# Lost GoPro / Winter Park



## bwest (Mar 13, 2008)

Hahahaha


----------



## gobigohome (Jul 18, 2007)

sorry dude just found out mine was gone when I went back and looked through the rafting gear both my wife and I thought each other put it in the tuperware


----------



## MT4Runner (Apr 6, 2012)

Put a "reward.txt" file in the root directory on your SD card.



reward.txt said:


> Reward if found:
> Name
> Street Address
> Cell #
> ...


I know, it doesn't help this time, but might help someone else...or your next GoPro.

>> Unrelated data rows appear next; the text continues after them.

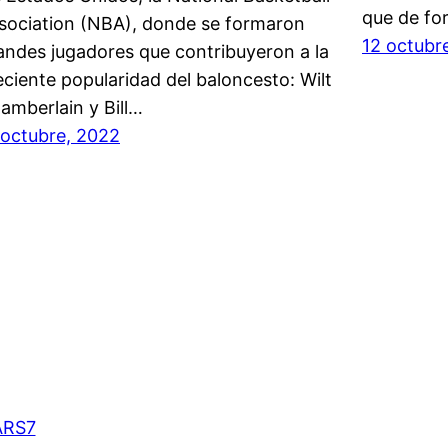
que de fo
sociation (NBA), donde se formaron
12 octubr
andes jugadores que contribuyeron a la
eciente popularidad del baloncesto: Wilt
amberlain y Bill…
 octubre, 2022
ARS7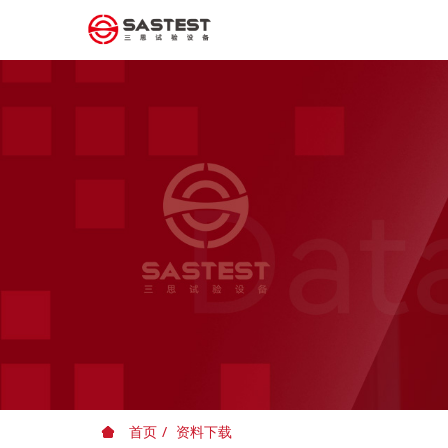
首页
资料下载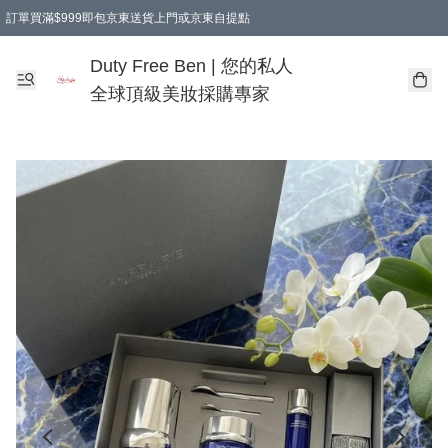
訂單買滿$999即包京東送貨上門或京東自提點
Duty Free Ben | 您的私人
全球頂級美妝採購專家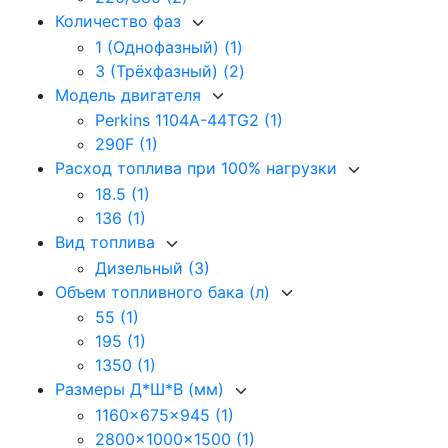
Количество фаз
1 (Однофазный)
(1)
3 (Трёхфазный)
(2)
Модель двигателя
Perkins 1104A-44TG2
(1)
290F
(1)
Расход топлива при 100% нагрузки
18.5
(1)
136
(1)
Вид топлива
Дизельный
(3)
Объем топливного бака (л)
55
(1)
195
(1)
1350
(1)
Размеры Д*Ш*В (мм)
1160x675x945
(1)
2800x1000x1500
(1)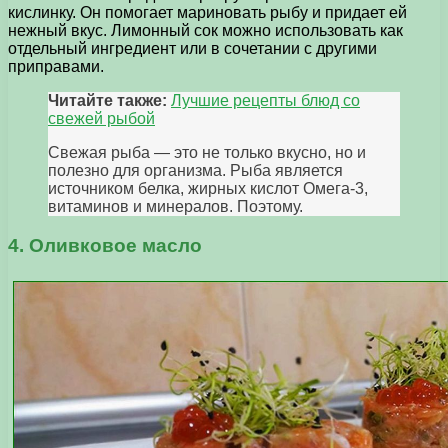
кислинку. Он помогает мариновать рыбу и придает ей
нежный вкус. Лимонный сок можно использовать как
отдельный ингредиент или в сочетании с другими
приправами.
Читайте также:
Лучшие рецепты блюд со
свежей рыбой
Свежая рыба — это не только вкусно, но и
полезно для организма. Рыба является
источником белка, жирных кислот Омега-3,
витаминов и минералов. Поэтому.
4. Оливковое масло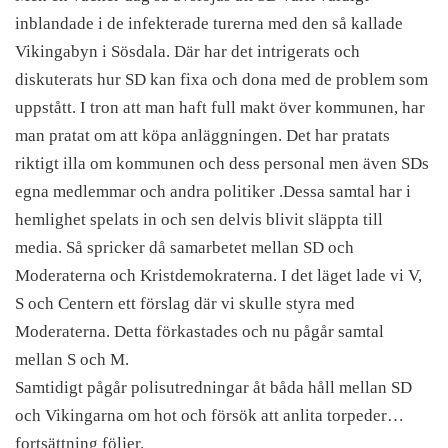
inblandade i de infekterade turerna med den så kallade
Vikingabyn i Sösdala. Där har det intrigerats och
diskuterats hur SD kan fixa och dona med de problem som
uppstått. I tron att man haft full makt över kommunen, har
man pratat om att köpa anläggningen. Det har pratats
riktigt illa om kommunen och dess personal men även SDs
egna medlemmar och andra politiker .Dessa samtal har i
hemlighet spelats in och sen delvis blivit släppta till
media. Så spricker då samarbetet mellan SD och
Moderaterna och Kristdemokraterna. I det läget lade vi V,
S och Centern ett förslag där vi skulle styra med
Moderaterna. Detta förkastades och nu pågår samtal
mellan S och M.
Samtidigt pågår polisutredningar åt båda håll mellan SD
och Vikingarna om hot och försök att anlita torpeder…
fortsättning följer.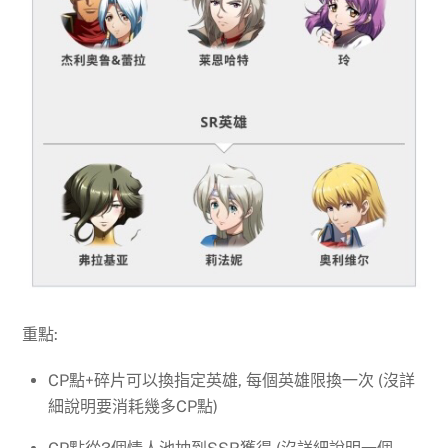
重點:
CP點+碎片可以換指定英雄, 每個英雄限換一次 (沒詳
細說明要消耗幾多CP點)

Blood type and birth year could be useful to someone finding your body...or could be used as a security question to identify that it's positively yours.


----------



## CWorthy (Jun 22, 2005)

Have you checked with WP Resort Lost & Found? I have heard they average finding one of these a week. Try calling (970) 726-5514 and ask for Lost & Found. You've got a good description = can't hurt  I hope you find it!


----------



## glenn (May 13, 2009)

Better hurry. When I was working there after 2 weeks they purged most of the goods from lost and found.


----------



## johnryan (Feb 6, 2013)

Be sure to register the loss with WP. Many things get found under lifts when the snow melts away.


----------